**WHAT TO WORK ON**
Print out the full material below, exact in every line, with no images included.
*** Opening of PROVIDED DATA ***
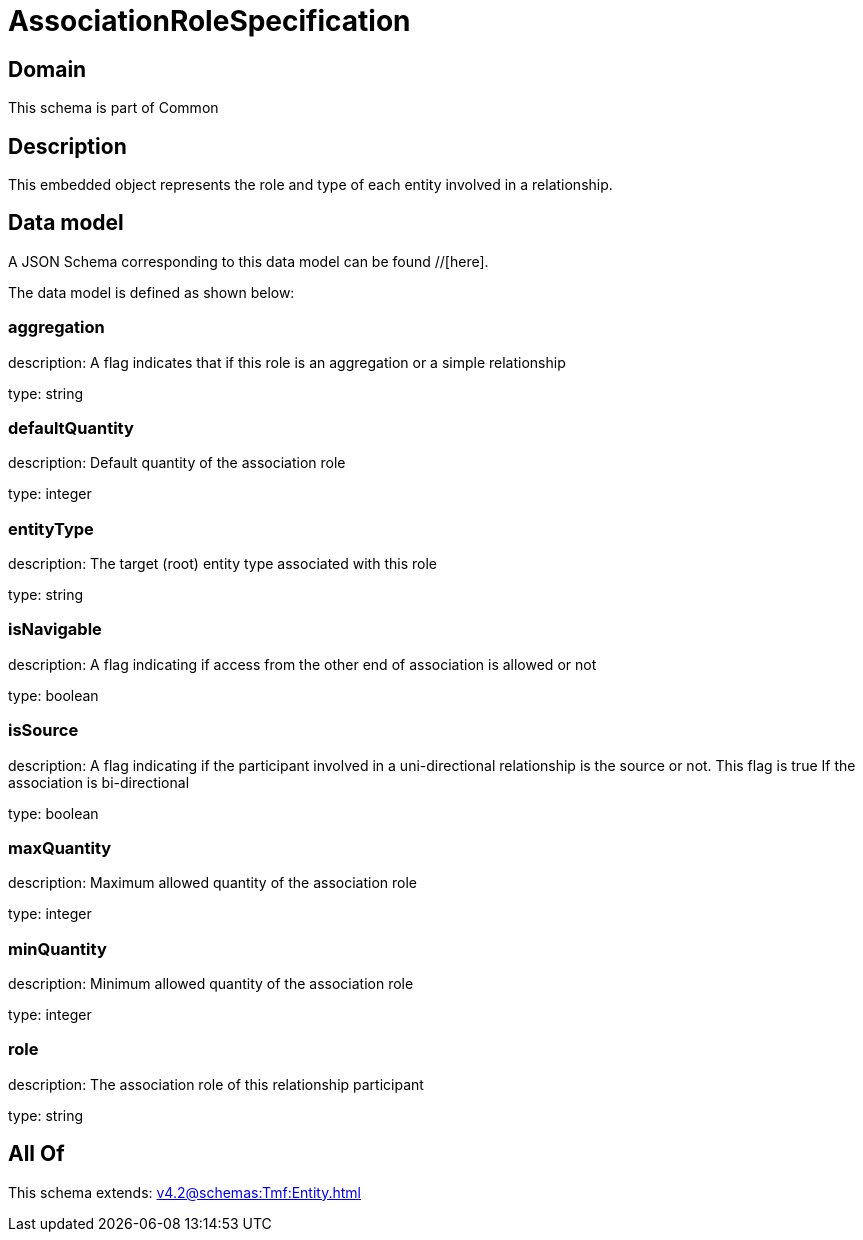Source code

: = AssociationRoleSpecification

[#domain]
== Domain

This schema is part of Common

[#description]
== Description
This embedded object represents the role and type of each entity involved in a relationship.


[#data_model]
== Data model

A JSON Schema corresponding to this data model can be found //[here].

The data model is defined as shown below:


=== aggregation
description: A flag indicates that if this role is an aggregation or a simple relationship

type: string


=== defaultQuantity
description: Default quantity of the association role

type: integer


=== entityType
description: The target (root) entity type associated with this role

type: string


=== isNavigable
description: A flag indicating if access from the other end of association is allowed or not

type: boolean


=== isSource
description: A flag indicating if the participant involved in a uni-directional relationship is the source or not. This flag is true If the association is bi-directional

type: boolean


=== maxQuantity
description: Maximum allowed quantity of the association role

type: integer


=== minQuantity
description: Minimum allowed quantity of the association role

type: integer


=== role
description: The association role of this relationship participant

type: string


[#all_of]
== All Of

This schema extends: xref:v4.2@schemas:Tmf:Entity.adoc[]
*** Close of PROVIDED DATA ***
**SOLUTION**
Source code

: = AssociationRoleSpecification

[#domain]
== Domain

This schema is part of Common

[#description]
== Description
This embedded object represents the role and type of each entity involved in a relationship.


[#data_model]
== Data model

A JSON Schema corresponding to this data model can be found //[here].

The data model is defined as shown below:


=== aggregation
description: A flag indicates that if this role is an aggregation or a simple relationship

type: string


=== defaultQuantity
description: Default quantity of the association role

type: integer


=== entityType
description: The target (root) entity type associated with this role

type: string


=== isNavigable
description: A flag indicating if access from the other end of association is allowed or not

type: boolean


=== isSource
description: A flag indicating if the participant involved in a uni-directional relationship is the source or not. This flag is true If the association is bi-directional

type: boolean


=== maxQuantity
description: Maximum allowed quantity of the association role

type: integer


=== minQuantity
description: Minimum allowed quantity of the association role

type: integer


=== role
description: The association role of this relationship participant

type: string


[#all_of]
== All Of

This schema extends: xref:v4.2@schemas:Tmf:Entity.adoc[]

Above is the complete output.